BEIJING — Canada’s Kevin Koe won both of his games at the world men’s curling championship on Monday to move into sole possession of second place in the round-robin standings.
Koe started the day with a 9-1 blowout victory over Russia’s Evgeny Arkhipov at Capital Indoor Stadium and then came back for a 10-6 win over Jiri Snitil of the Czech Republic in the late draw.
“For sure, you have to pull some games out,” said Koe. “We weren’t struggling as bad (as on Sunday). The sheet was a lot better than yesterday, but no excuses. The Czechs were playing really well and making some big shots.
“I was proud of the guys. We really stayed in there, tried to stay positive and keep it close.”
Koe, who suffered his only loss to Japan’s Yusuke Morozumi on Sunday morning, improved to 4-1 after eight draws. Norway’s Thomas Ulsrud was the lone undefeated team at 5-0.
Germany, Japan, Sweden and Switzerland were tied for third place at 3-2 in the 12-team round-robin standings.
The Calgary-based team of Koe, lead Nolan Thiessen, second Carter Rycroft and third Pat Simmons shot 96 per cent as a team against Russia. Thiessen and Rycroft both scored perfect games.
“That felt way better,” said Rycroft.
“We threw some stinkers yesterday, and we were lucky to get away with 1-1 (on the day). Finally today we felt like we got a bit of a handle on things.
“We were throwing them properly. Still missing a few, but at least we’re throwing them with conviction. The results? You can’t worry about them too much because you still get caught on certain spots.”
In the late game, Snitil controlled the early ends and built a 6-3 lead. Koe scored a pair in the sixth end and pulled even with a steal in the eighth on a nice hit and roll.
The Canadians followed up with arguably their finest end of the tournament, making eight perfect shots in the ninth end.
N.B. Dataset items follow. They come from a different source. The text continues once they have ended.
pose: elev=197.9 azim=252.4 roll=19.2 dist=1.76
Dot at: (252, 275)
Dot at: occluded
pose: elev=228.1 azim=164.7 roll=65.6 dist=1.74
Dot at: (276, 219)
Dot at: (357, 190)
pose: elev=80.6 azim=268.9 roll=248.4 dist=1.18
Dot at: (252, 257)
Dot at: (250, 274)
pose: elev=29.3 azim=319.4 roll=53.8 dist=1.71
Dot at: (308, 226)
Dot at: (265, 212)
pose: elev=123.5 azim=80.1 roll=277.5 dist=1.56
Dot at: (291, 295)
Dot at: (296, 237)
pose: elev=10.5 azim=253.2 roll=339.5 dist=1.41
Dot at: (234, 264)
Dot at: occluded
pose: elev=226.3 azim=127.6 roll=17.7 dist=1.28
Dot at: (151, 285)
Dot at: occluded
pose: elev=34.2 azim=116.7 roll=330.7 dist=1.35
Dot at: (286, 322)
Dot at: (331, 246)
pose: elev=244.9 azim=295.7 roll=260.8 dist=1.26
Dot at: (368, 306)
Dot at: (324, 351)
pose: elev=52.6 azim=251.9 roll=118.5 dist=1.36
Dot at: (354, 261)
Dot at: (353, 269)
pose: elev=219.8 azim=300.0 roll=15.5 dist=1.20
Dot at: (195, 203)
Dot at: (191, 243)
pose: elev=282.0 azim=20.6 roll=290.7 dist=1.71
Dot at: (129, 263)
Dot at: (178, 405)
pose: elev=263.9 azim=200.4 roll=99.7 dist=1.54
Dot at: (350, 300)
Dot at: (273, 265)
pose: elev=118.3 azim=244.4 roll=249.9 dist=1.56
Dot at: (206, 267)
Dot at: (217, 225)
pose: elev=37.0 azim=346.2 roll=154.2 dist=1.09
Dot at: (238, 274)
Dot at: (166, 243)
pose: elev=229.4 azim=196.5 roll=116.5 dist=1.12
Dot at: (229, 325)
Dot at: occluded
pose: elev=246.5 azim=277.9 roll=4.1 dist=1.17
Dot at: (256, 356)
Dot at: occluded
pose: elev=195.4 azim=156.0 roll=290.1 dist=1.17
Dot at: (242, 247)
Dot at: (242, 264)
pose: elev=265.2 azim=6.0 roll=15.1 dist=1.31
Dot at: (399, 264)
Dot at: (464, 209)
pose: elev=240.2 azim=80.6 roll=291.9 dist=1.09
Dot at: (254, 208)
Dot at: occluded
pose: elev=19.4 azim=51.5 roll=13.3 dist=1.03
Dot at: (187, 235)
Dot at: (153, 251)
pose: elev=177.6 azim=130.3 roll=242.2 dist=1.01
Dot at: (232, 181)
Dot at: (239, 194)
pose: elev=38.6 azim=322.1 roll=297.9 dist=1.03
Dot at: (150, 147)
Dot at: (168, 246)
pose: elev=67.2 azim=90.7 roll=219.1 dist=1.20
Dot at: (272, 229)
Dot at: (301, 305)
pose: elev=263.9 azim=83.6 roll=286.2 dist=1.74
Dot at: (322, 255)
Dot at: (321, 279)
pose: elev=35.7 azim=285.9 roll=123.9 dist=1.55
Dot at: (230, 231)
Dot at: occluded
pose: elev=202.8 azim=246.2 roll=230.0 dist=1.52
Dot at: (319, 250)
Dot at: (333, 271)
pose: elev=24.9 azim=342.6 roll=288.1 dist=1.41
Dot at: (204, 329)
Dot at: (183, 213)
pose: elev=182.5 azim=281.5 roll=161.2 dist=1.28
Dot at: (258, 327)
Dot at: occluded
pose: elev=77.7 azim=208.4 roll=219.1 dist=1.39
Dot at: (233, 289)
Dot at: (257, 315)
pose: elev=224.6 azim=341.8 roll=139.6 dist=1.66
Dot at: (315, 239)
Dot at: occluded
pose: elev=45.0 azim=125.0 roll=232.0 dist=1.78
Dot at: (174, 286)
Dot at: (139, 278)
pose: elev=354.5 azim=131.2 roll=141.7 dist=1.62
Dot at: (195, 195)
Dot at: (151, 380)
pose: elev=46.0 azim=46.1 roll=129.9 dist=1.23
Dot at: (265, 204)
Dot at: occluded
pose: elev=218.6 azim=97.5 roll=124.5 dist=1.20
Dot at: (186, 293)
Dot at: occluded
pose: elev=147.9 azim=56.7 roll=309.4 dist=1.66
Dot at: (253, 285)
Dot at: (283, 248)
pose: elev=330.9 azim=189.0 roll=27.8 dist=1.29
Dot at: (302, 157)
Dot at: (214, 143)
Koe, sitting four and guaranteed a steal, forced Snitil to attempt a wide outturn draw to bite the outside of the four-foot to limit the damage.
However, the Czech rock caught debris outside of the house and ground to a halt, giving the Canadians a steal of four and ending the game.
“That ninth end was real unfortunate for them, but we were stealing one at worst,” Koe said. “We would have been one up coming home and it would have been anybody’s ball game, but this was a big one.”